Any type of knee injury considered to be mild, such as a sprain, typically does not cause significant discomfort. Your doctor may recommend resting the affected area by using a knee brace and modifying your daily activities for a short time. This helps you to avoid added stress on the injured area. Over time, injuries such as mild sprains and strains, as well as mild meniscal tears, may heal on their own. Your doctor may recommend medications or arthrocentesis to relieve knee pain.
NYU Langone doctors can advise you on how best to go about your daily activities as you heal without exacerbating the injury to the muscle, tendon, or ligament.
Doctors recommend a combination of rest, ice, compression, and elevation—called the RICE regimen—for one or two weeks after diagnosis. The time frame for RICE treatment varies depending on the severity of the knee injury and is determined by your doctor.
Resting the affected ligaments, tendons, muscles, and cartilage gives the knee time to heal. Your doctor may provide a cane or crutches to help you keep weight off the affected knee for about a week. After the swelling starts to subside, most people can walk while wearing a knee brace.
During the first 3 days after the injury, your doctor may recommend applying ice to your knee 3 times a day for 15 minutes at a time to reduce swelling. After this, applying a heating pad or another heat source, such as a heat wrap, can increase blood flow to the injured area and speed healing. Elevating the knee 3 times a day for 15 minutes at a time may also help reduce swelling.
Until the inflammation fully subsides, doctors recommend avoiding the activity that caused the injury, as well as other activities that put stress on the knee. Returning to work or sports too soon greatly increases the risk that a knee injury may heal slowly or worsen or that another injury may occur.
Your doctor determines when your knee has healed based on relief of your symptoms.
If the affected muscle, tendon, or ligament isn’t torn completely and the pain is not extreme, your doctor may advise that you immobilize the knee, or prevent it from moving, for a brief period of time.

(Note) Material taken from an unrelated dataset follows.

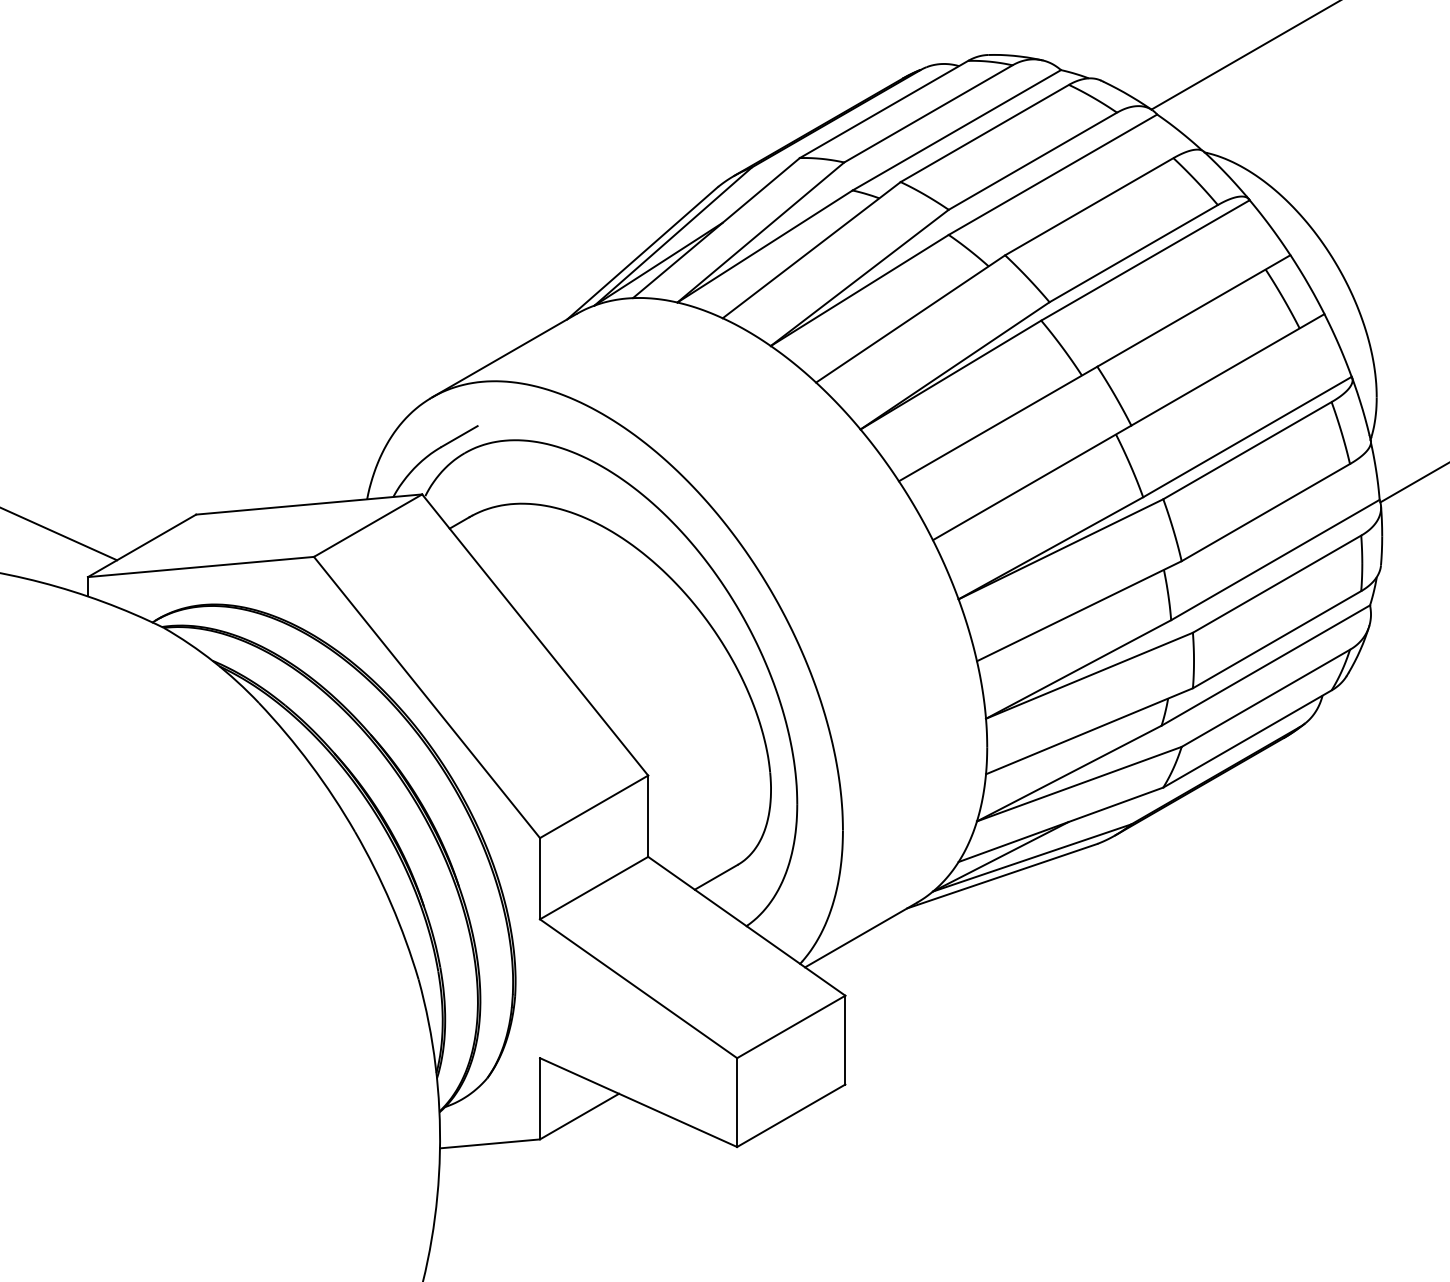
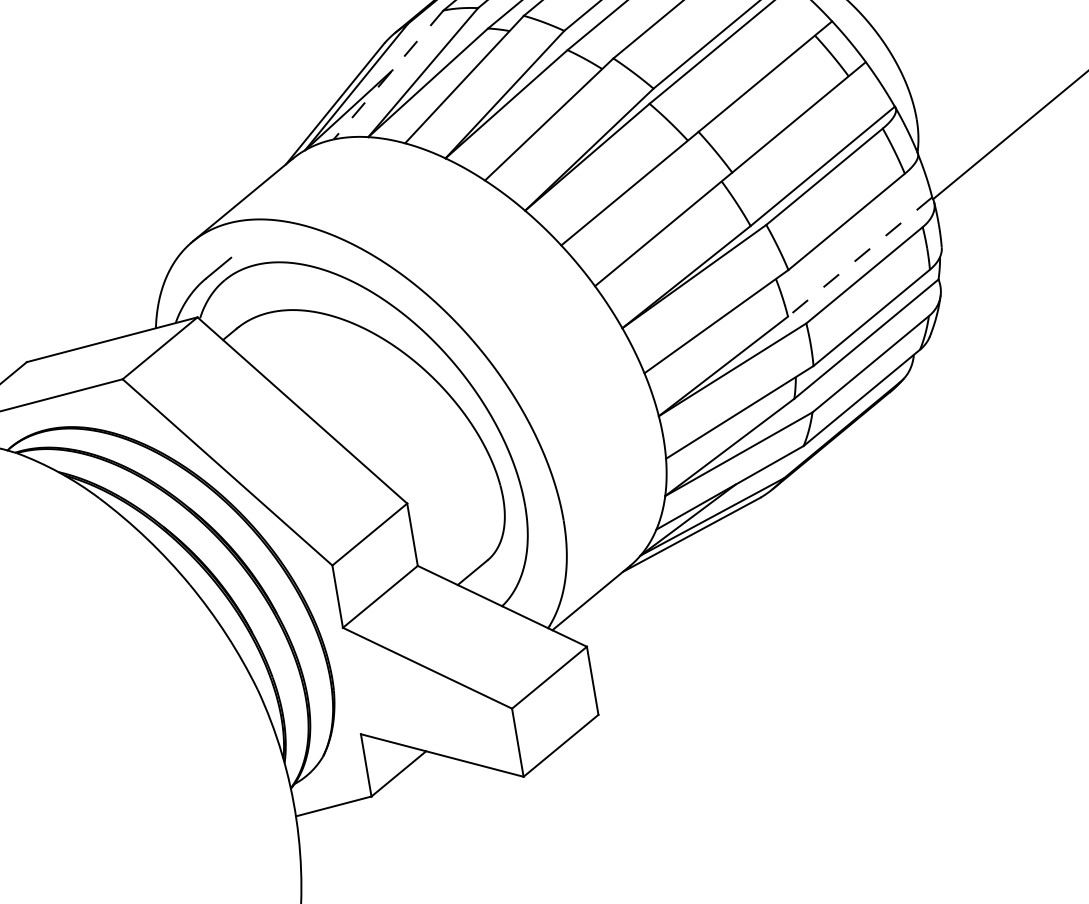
line: (716, 228) -> (388, 75), solid -> dashed
line: (1274, 560) -> (859, 257), solid -> dashed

This allows any swelling and pain to subside and gives your body a chance to heal on its own.
Your doctor may provide you with a brace to wear over your knee to protect and support the joint while it heals. The design and function of the brace used depends on the type and extent of the knee injury.
Most braces extend above and below the knee and contain movable parts; the goal is to allow you to walk and slightly bend your knee while wearing it. The brace prevents you from moving the knee from side to side and overextending the joint in any direction.

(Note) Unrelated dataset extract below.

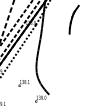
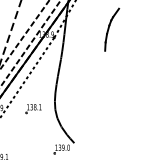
part: (23, 83) -> (32, 109), moved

NYU Langone orthopedists often work with orthotics specialists, who custom-fit braces for people with knee injuries. This ensures that you’re comfortable while wearing the device.
After you stop wearing the brace, your doctor may recommend a slow return to physical activity or refer you for physical or occupational therapy, which can help you recover. Slowly building up your activity level can help you to strengthen your muscles and improve flexibility in the knee, which may help you to avoid a repeat injury.
A knee injury can be painful. NYU Langone doctors typically recommend taking an over-the-counter pain medication, such as acetaminophen, as needed throughout recovery. If this does not relieve discomfort, your doctor may prescribe a stronger pain medication for one or two weeks to help you recover comfortably.
If your symptoms include swelling, warmth, or redness, doctors may recommend a procedure called arthrocentesis to remove fluid from the joint.
To perform arthrocentesis, a doctor first injects a small amount of local anesthetic to numb the skin. Next, he or she carefully guides the needle into the joint space, where fluid has accumulated. The doctor removes fluid through the needle, which can relieve knee pain almost immediately.